Text:
Multi-Cluster Operations

What Is a Cluster?

A cluster is a Foghorn instance (or HA pair) plus its edge nodes — strictly the media plane. All clusters share the same central control plane (Commodore, Quartermaster, Purser) and data plane (Decklog, Periscope, Signalman). These services are not duplicated or federated per cluster.

While control and data plane services share infrastructure, they are registered under separate cluster IDs for operational visibility. The control plane cluster appears in the inventory and dashboard but does not participate in Foghorn federation.

Cross-cluster coordination is handled exclusively by the FoghornFederation gRPC protocol between Foghorn instances.

Deployment Models

Model	Description
Shared	Free shared capacity is currently unmetered; premium shared tiers are seeded for later enforcement. All tenants share the same cluster, edges, and services.
Dedicated	Enterprise tier. Isolated cluster with dedicated Foghorn, edges, and capacity — operated by FrameWorks or self-hosted on-premise via the CLI, with Manual Deployment as an advanced reference.
Hybrid	Tenant runs self-hosted edges that fall back to the primary shared cluster. Edges federate via Foghorn; control/data plane remains shared.

Supplied information:
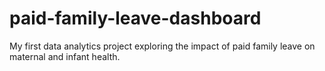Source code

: # paid-family-leave-dashboard
My first data analytics project exploring the impact of paid family leave on maternal and infant health.
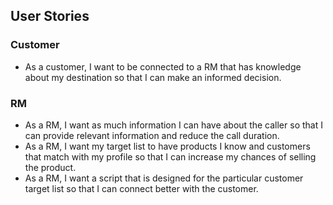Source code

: ## User Stories

### Customer
* As a customer, I want to be connected to a RM that has knowledge about my destination so that I can make an informed decision.

### RM

* As a RM,  I want as much information I can have about the caller so that I can provide relevant information and reduce the call duration.
* As a RM,  I want my target list to have products I know and customers that match with my profile so that I can increase my chances of selling the product.
* As a RM,  I want a script that is designed for the particular customer target list so that I can connect better with the customer.
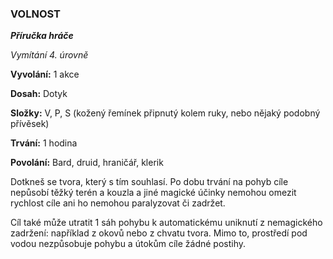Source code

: ### VOLNOST

***Příručka hráče***

*Vymítání 4. úrovně*

**Vyvolání:** 1 akce

**Dosah:** Dotyk

**Složky:** V, P, S (kožený řemínek připnutý kolem ruky, nebo nějaký podobný přívěsek)

**Trvání:** 1 hodina

**Povolání:** Bard, druid, hraničář, klerik

Dotkneš se tvora, který s tím souhlasí. Po dobu trvání na pohyb cíle nepůsobí těžký terén a kouzla a jiné magické účinky nemohou omezit rychlost cíle ani ho nemohou paralyzovat či zadržet. 

Cíl také může utratit 1 sáh pohybu k automatickému uniknutí z nemagického zadržení: například z okovů nebo z chvatu tvora. Mimo to, prostředí pod vodou nezpůsobuje pohybu a útokům cíle žádné postihy.
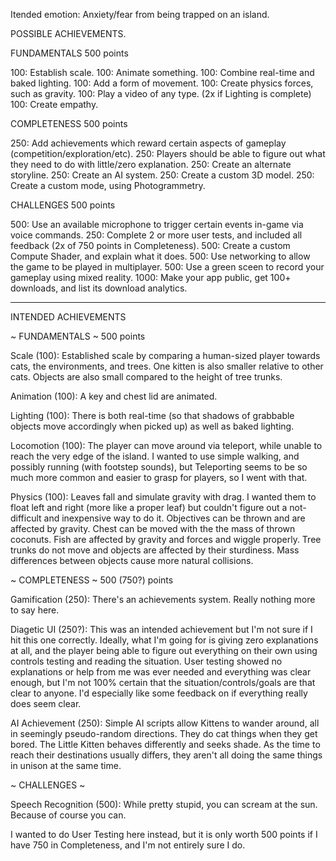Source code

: Itended emotion: Anxiety/fear from being trapped on an island.


POSSIBLE ACHIEVEMENTS.


FUNDAMENTALS	500 points

100: Establish scale.
100: Animate something.
100: Combine real-time and baked lighting.
100: Add a form of movement.
100: Create physics forces, such as gravity.
100: Play a video of any type. (2x if Lighting is complete)
100: Create empathy.



COMPLETENESS	500 points

250: Add achievements which reward certain aspects of gameplay (competition/exploration/etc).
250: Players should be able to figure out what they need to do with little/zero explanation.
250: Create an alternate storyline.
250: Create an AI system.
250: Create a custom 3D model.
250: Create a custom mode, using Photogrammetry.



CHALLENGES	500 points

500: Use an available microphone to trigger certain events in-game via voice commands.
250: Complete 2 or more user tests, and included all feedback (2x of 750 points in Completeness).
500: Create a custom Compute Shader, and explain what it does.
500: Use networking to allow the game to be played in multiplayer.
500: Use a green sceen to record your gameplay using mixed reality.
1000: Make your app public, get 100+ downloads, and list its download analytics.






------------------------------------------------------------------------------------------------------------

INTENDED ACHIEVEMENTS

~ FUNDAMENTALS ~		500 points

Scale (100):
Established scale by comparing a human-sized player towards cats, the environments, and trees. 
One kitten is also smaller relative to other cats. Objects are also small compared to the height of tree trunks.

Animation (100):
A key and chest lid are animated.

Lighting (100):
There is both real-time (so that shadows of grabbable objects move accordingly when picked up) as well as baked lighting.

Locomotion (100):
The player can move around via teleport, while unable to reach the very edge of the island.
I wanted to use simple walking, and possibly running (with footstep sounds), but Teleporting seems to be so much more common and easier to grasp for players, so I went with that.

Physics (100):
Leaves fall and simulate gravity with drag. I wanted them to float left and right (more like a proper leaf) but couldn't figure out a not-difficult and inexpensive way to do it.
Objectives can be thrown and are affected by gravity. Chest can be moved with the the mass of thrown coconuts. Fish are affected by gravity and forces and wiggle properly.  Tree trunks do not move and objects are affected by their sturdiness. Mass differences between objects cause more natural collisions.



~ COMPLETENESS ~			500 (750?) points

Gamification (250):
There's an achievements system. Really nothing more to say here.

Diagetic UI (250?):
This was an intended achievement but I'm not sure if I hit this one correctly.
Ideally, what I'm going for is giving zero explanations at all, and the player being able to figure out everything on their own using controls testing and reading the situation.
User testing showed no explanations or help from me was ever needed and everything was clear enough, but I'm not 100% certain that the situation/controls/goals are that clear to anyone. 
I'd especially like some feedback on if everything really does seem clear.

AI Achievement (250):
Simple AI scripts allow Kittens to wander around, all in seemingly pseudo-random directions. 
They do cat things when they get bored. The Little Kitten behaves differently and seeks shade.
As the time to reach their destinations usually differs, they aren't all doing the same things in unison at the same time.



~ CHALLENGES ~

Speech Recognition (500):
While pretty stupid, you can scream at the sun. Because of course you can.

I wanted to do User Testing here instead, but it is only worth 500 points if I have 750 in Completeness, and I'm not entirely sure I do.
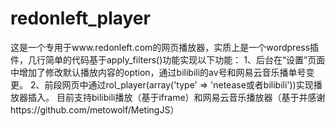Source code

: # redonleft_player
这是一个专用于www.redonleft.com的网页播放器，实质上是一个wordpress插件，几行简单的代码基于apply_filters()功能实现以下功能： 1、后台在“设置”页面中增加了修改默认播放内容的option，通过bilibili的av号和网易云音乐播单号变更。 2、前段网页中通过rol_player(array('type' => 'netease或者bilibili'))实现播放器插入。 目前支持bilibili播放（基于iframe）和网易云音乐播放器（基于并感谢https://github.com/metowolf/MetingJS）
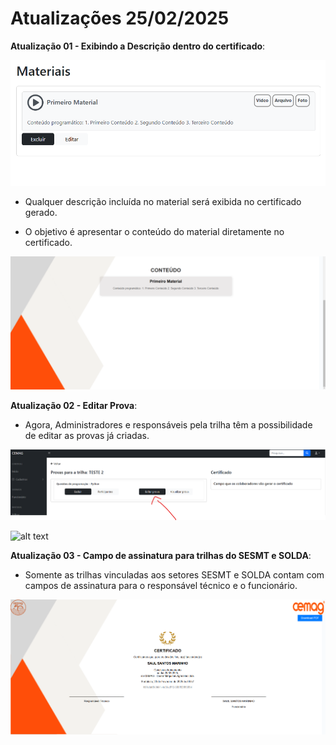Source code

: # Atualizações 25/02/2025

**Atualização 01 - Exibindo a Descrição dentro do certificado**:

![alt text](/documentacao/imgs_documentacao/descricaoCERTIFICADO.png)

- Qualquer descrição incluída no material será exibida no certificado gerado.

- O objetivo é apresentar o conteúdo do material diretamente no certificado.

![alt text](/documentacao/imgs_documentacao/conteudoCERTIFICADO.png)

**Atualização 02 - Editar Prova**:

- Agora, Administradores e responsáveis pela trilha têm a possibilidade de editar as provas já criadas.

![alt text](/documentacao/imgs_documentacao/botaoeditarPROVA.png)

![alt text](/documentacao/imgs_documentacao/editarPROVA.gif)

**Atualização 03 - Campo de assinatura para trilhas do SESMT e SOLDA**:

- Somente as trilhas vinculadas aos setores SESMT e SOLDA contam com campos de assinatura para o responsável técnico e o funcionário.

![alt text](/documentacao/imgs_documentacao/assinaturaCERTIFICADO.png)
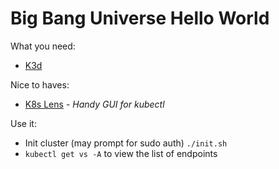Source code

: # Big Bang Universe Hello World

What you need:
- [K3d](https://github.com/rancher/k3d)

Nice to haves:
- [K8s Lens](https://k8slens.dev/) - _Handy GUI for kubectl_

Use it:
- Init cluster (may prompt for sudo auth) `./init.sh`
- `kubectl get vs -A` to view the list of endpoints
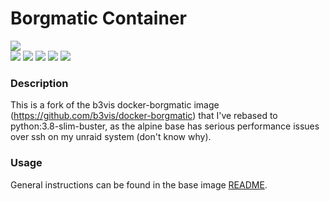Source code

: # Borgmatic Container
<img src="https://github.com/witten/borgmatic/raw/master/docs/static/borgmatic.png" />
<br>
<img src="https://img.shields.io/github/issues/b3vis/docker-borgmatic" />
<img src="https://img.shields.io/github/stars/b3vis/docker-borgmatic" />
<img src="https://img.shields.io/docker/stars/b3vis/borgmatic" />
<img src="https://img.shields.io/docker/build/b3vis/borgmatic" />
<img src="https://img.shields.io/docker/pulls/b3vis/borgmatic" />

### Description

This is a fork of the b3vis docker-borgmatic image (https://github.com/b3vis/docker-borgmatic) that I've rebased to python:3.8-slim-buster, as the alpine base has serious performance issues over ssh on my unraid system (don't know why).



### Usage
General instructions can be found in the base image [README](./base/README.md).
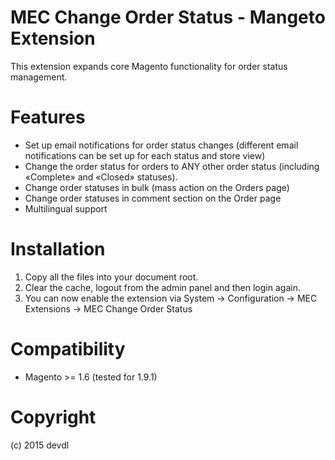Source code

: # MEC Change Order Status - Mangeto Extension

This extension expands core Magento functionality for order status management.

# Features
- Set up email notifications for order status changes (different email notifications can be set up for each status and store view)
- Change the order status for orders to ANY other order status (including «Complete» and «Closed» statuses).
- Change order statuses in bulk (mass action on the Orders page)
- Change order statuses in comment section on the Order page
- Multilingual support

# Installation

1. Copy all the files into your document root.
2. Clear the cache, logout from the admin panel and then login again.
3. You can now enable the extension via System -> Configuration -> MEC Extensions -> MEC Change Order Status

# Compatibility

- Magento >= 1.6 (tested for 1.9.1)

# Copyright

(c) 2015 devdl



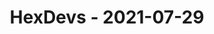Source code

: ---
layout: post
title: HexDevs - 2021-07-29
datetime: '2021-07-29T18:00:00-07:00'
name: HexDevs
external_url: https://meetingplace.io/hexdevs/events/6317
online_event: true
year_month: 2021-07
---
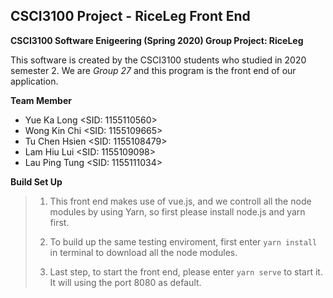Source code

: ## CSCI3100 Project - RiceLeg Front End

**CSCI3100 Software Enigeering (Spring 2020) Group Project: RiceLeg**

This software is created by the CSCI3100 students who studied in 2020 semester 2. We are _Group 27_ and this program is the front end of our application.

**Team Member**

- Yue Ka Long <SID: 1155110560>
- Wong Kin Chi <SID: 1155109665>
- Tu Chen Hsien <SID: 1155108479>
- Lam Hiu Lui <SID: 1155109098>
- Lau Ping Tung <SID: 1155111034>

**Build Set Up**

> 1. This front end makes use of vue.js, and we controll all the node modules by using Yarn, so first please install node.js and yarn first.
>
> 2. To build up the same testing enviroment, first enter `yarn install` in terminal to download all the node modules.
>
> 3. Last step, to start the front end, please enter `yarn serve` to start it. It will using the port 8080 as default.
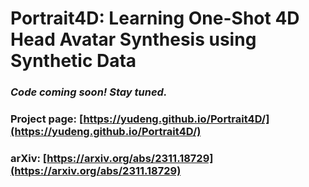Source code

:# Portrait4D: Learning One-Shot 4D Head Avatar Synthesis using Synthetic Data

### _Code coming soon! Stay tuned._

### Project page: [https://yudeng.github.io/Portrait4D/](https://yudeng.github.io/Portrait4D/)

### arXiv: [https://arxiv.org/abs/2311.18729](https://arxiv.org/abs/2311.18729)

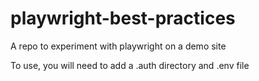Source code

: # playwright-best-practices
A repo to experiment with playwright on a demo site

To use, you will need to add a .auth directory and .env file
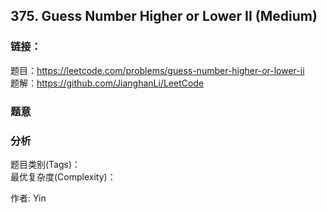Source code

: ## 375. Guess Number Higher or Lower II (Medium)

### **链接**：
题目：https://leetcode.com/problems/guess-number-higher-or-lower-ii  
题解：https://github.com/JianghanLi/LeetCode

### **题意**



### **分析**  
题目类别(Tags)：  
最优复杂度(Complexity)：  



作者: Yin

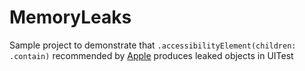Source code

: # MemoryLeaks
Sample project to demonstrate that `.accessibilityElement(children: .contain)` recommended by [Apple](https://developer.apple.com/documentation/swiftui/accessibilitychildbehavior/contain) produces leaked objects in UITest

Work order 1: Decide whether each statement agrees with the text on multi-cluster operations, answering yes or no and quoting the deciding words: (a) Every cluster runs its own copy of the central control plane services. (b) The control plane cluster takes part in Foghorn federation. (c) In the hybrid model, the tenant's self-hosted edges federate via Foghorn.
Work order 2: Write the next part of the text on multi-cluster operations, picking up after its last line.
The entries have no connection to the text on multi-cluster operations.

Task result 1:
(a) No: "These services are not duplicated or federated per cluster."
(b) No: "does not participate in Foghorn federation."
(c) Yes: "Edges federate via Foghorn"

Task result 2:
Open Marketplace	Operators publish listed clusters with access controls, invites, subscription requests, and pricing metadata. A vetted public marketplace program for third-party capacity is on the roadmap.

Cluster Lifecycle

Creating a Cluster

Via CLI provisioning (recommended for full deployments):

# Generate and validate GitOps-owned WireGuard identity from a local checkout.
frameworks mesh wg generate --manifest gitops/clusters/production/cluster.yaml
frameworks mesh wg check --gitops-dir gitops --cluster production

# Provisioning is read-only against GitOps.
frameworks cluster provision --gitops-dir gitops --cluster production

When the manifest has a clusters section, the CLI creates all clusters, registers nodes to the correct cluster based on role-based resolution, and generates per-cluster enrollment tokens. The manifest must already contain complete WireGuard identity for every managed Privateer host; cluster provision validates that state but does not write cluster.yaml or hosts.enc.yaml. See Cluster Manifest: clusters for the manifest format.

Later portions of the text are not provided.